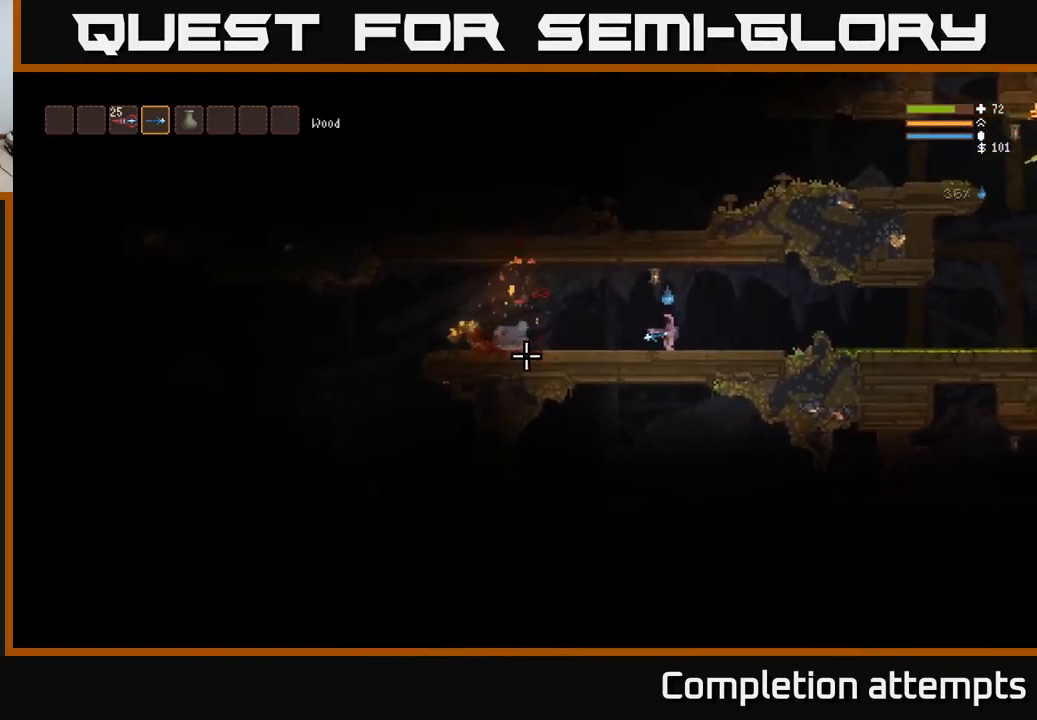
{"buttons": [], "left_stick": "right", "right_stick": "left", "events": [[433, "left_stick", "right"]]}
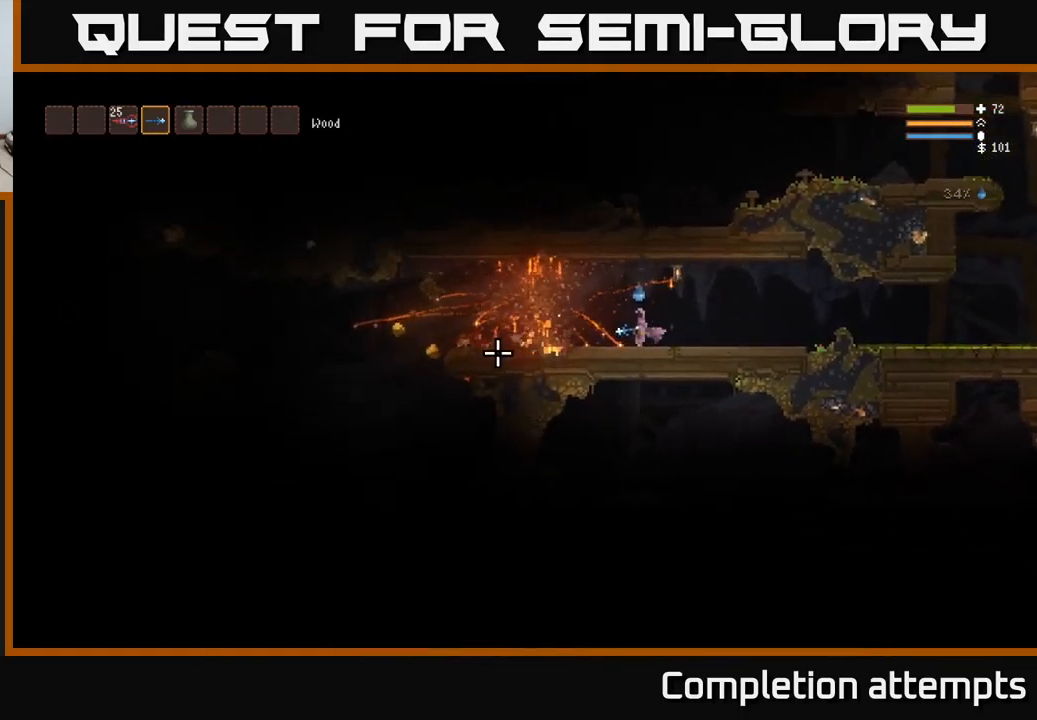
{"buttons": [], "left_stick": "left", "right_stick": "left", "events": [[100, "left_stick", "center"], [200, "left_stick", "left"]]}
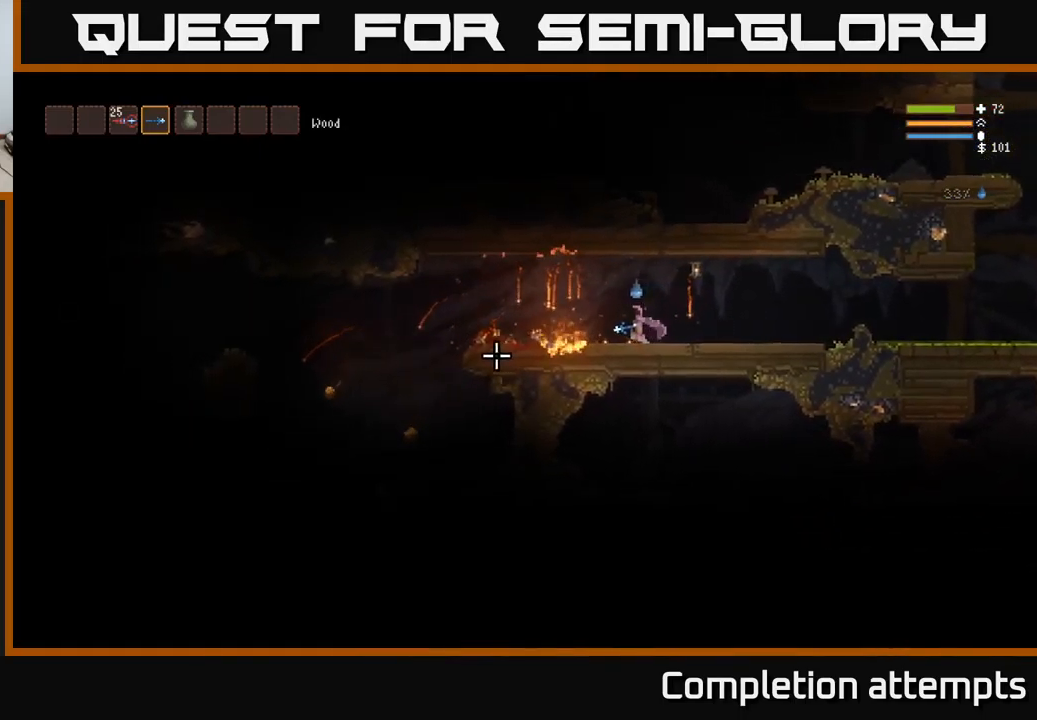
{"buttons": [], "left_stick": "left", "right_stick": "left", "events": [[50, "L2", "down"], [283, "L2", "up"]]}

-----

▶ [WHAT TO PRODUCE]: With the pictures removed, return the data above word for word.

▶ [ANSWER BOX]:
{"buttons": [], "left_stick": "right", "right_stick": "left", "events": [[433, "left_stick", "right"]]}
{"buttons": [], "left_stick": "left", "right_stick": "left", "events": [[100, "left_stick", "center"], [200, "left_stick", "left"]]}
{"buttons": [], "left_stick": "left", "right_stick": "left", "events": [[50, "L2", "down"], [283, "L2", "up"]]}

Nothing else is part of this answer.